→ EXTRAIT DU TEXTE
+++

Des milliers de fidèles à Bkerké : "Le patriarche Sfeir était notre père à tous"

Parmi les Libanais venus dire adieu au patriarche émérite, une très grande délégation druze de la Montagne du Chouf et de la Békaa-Ouest.

A l'entree de Bkerké, une file de Libanais venus assister aux obsèques du patriarche émérite Nasrallah Sfeir. Photo Michel Sayegh

Des Libanais de toutes confessions ont afflué par milliers jeudi vers Bkerké, pour accompagner dans son dernier voyage le cardinal Nasrallah Sfeir, "patriarche de tout le Liban", lors d'obsèques officielles tenues à 17h.

Dans un parking situé à proximité du stade Fouad Chehab, à Jounieh, des bus ont fait durant la journée la navette vers le siège patriarcal, selon notre correspondante sur place Zeina Antonios.

"Le patriarche Sfeir était notre père à tous, c'était le patriarche de la deuxième Indépendance. La moindre des choses est que nous l'accompagnions dans son dernier voyage", affirme Saïd Tarabay, la cinquantaine, originaire du village de Tannourine.

Mgr Sfeir "représentait tout le Liban, pas seulement les chrétiens du Liban", déclare de son côté Chadi, 32 ans, venu de Dbayé, dans le nord de Beyrouth. "Espérons qu'il fasse un miracle un jour pour que la situation du pays s'améliore". Nadine, également venue de Dbayé, se souvient que Mgr Sfeir "avait toujours défendu les victimes de l'injustice, les opprimés et ceux qu'on emprisonnait" (sous la tutelle syrienne après la fin de la guerre civile en 1990).

+++

→ ÉNONCÉ
Selon l'extrait du texte, à quelle heure les obsèques officielles du cardinal Nasrallah Sfeir se sont-elles tenues à Bkerké ?

→ EXTRAIT DE DONNÉES
+++

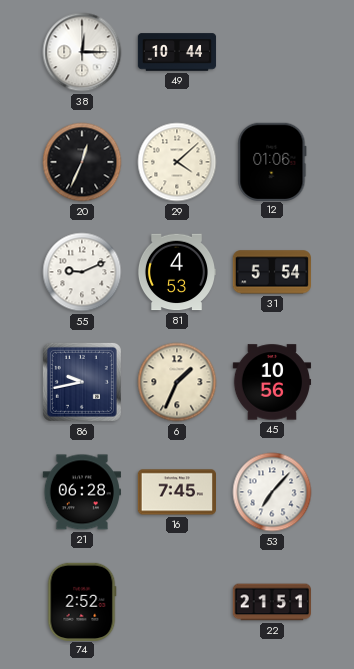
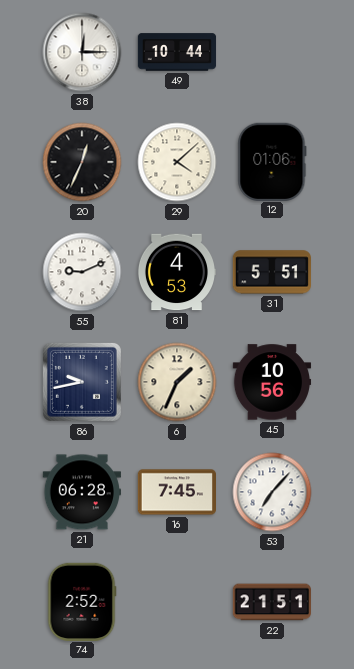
31: 5:54 -> 5:51
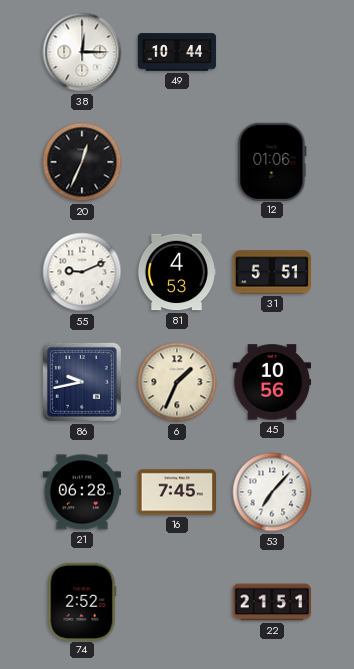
29: 4:08 -> none
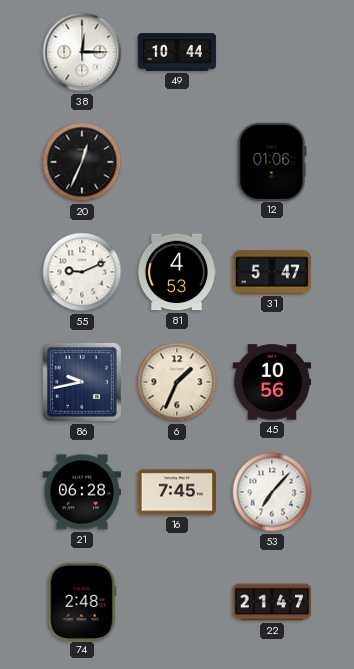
31: 5:51 -> 5:47
74: 2:52 -> 2:48
22: 21:51 -> 21:47
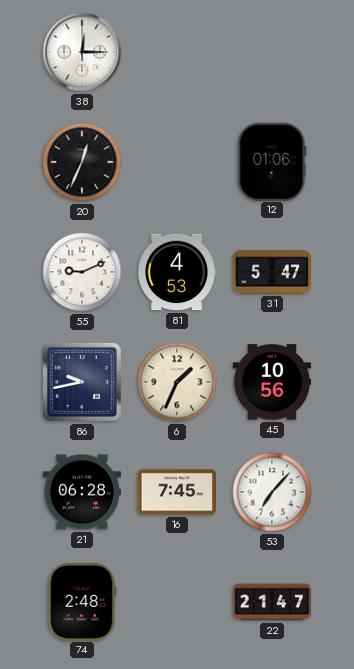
49: 10:44 -> none
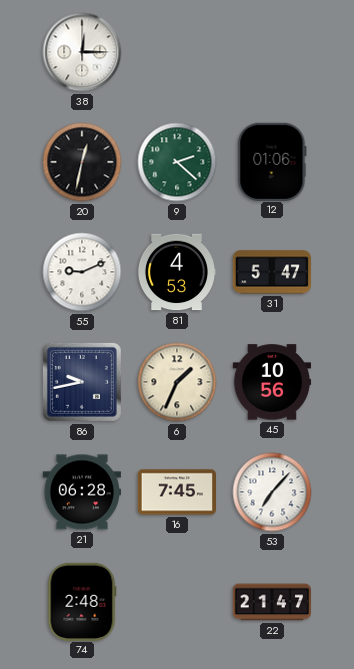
20: 12:34 -> 12:32
9: none -> 2:22
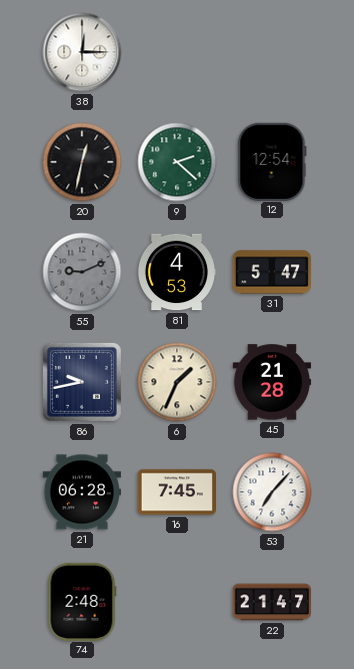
12: 01:06 -> 12:54
55 dial: white -> grey
45: 10:56 -> 21:28
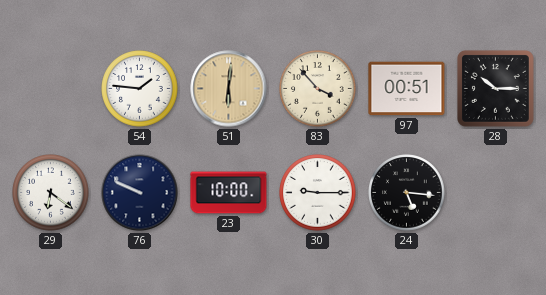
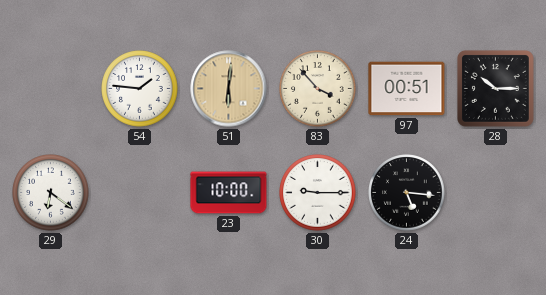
76: 9:49 -> none
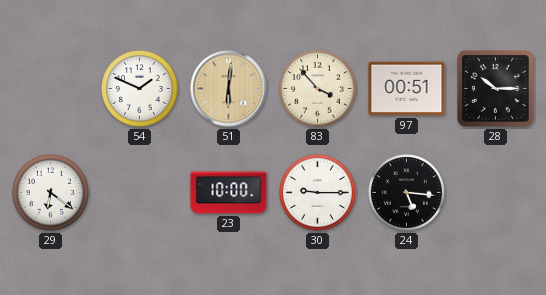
54: 1:46 -> 1:49
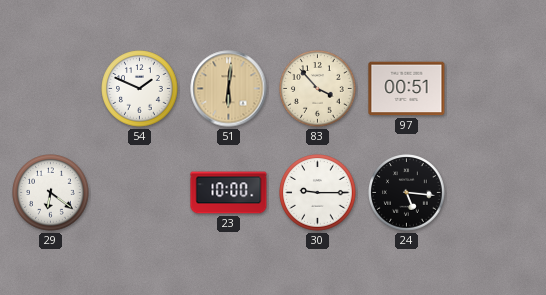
28: 10:15 -> none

+++

→ SOLUTION PROPOSÉE
À 17h.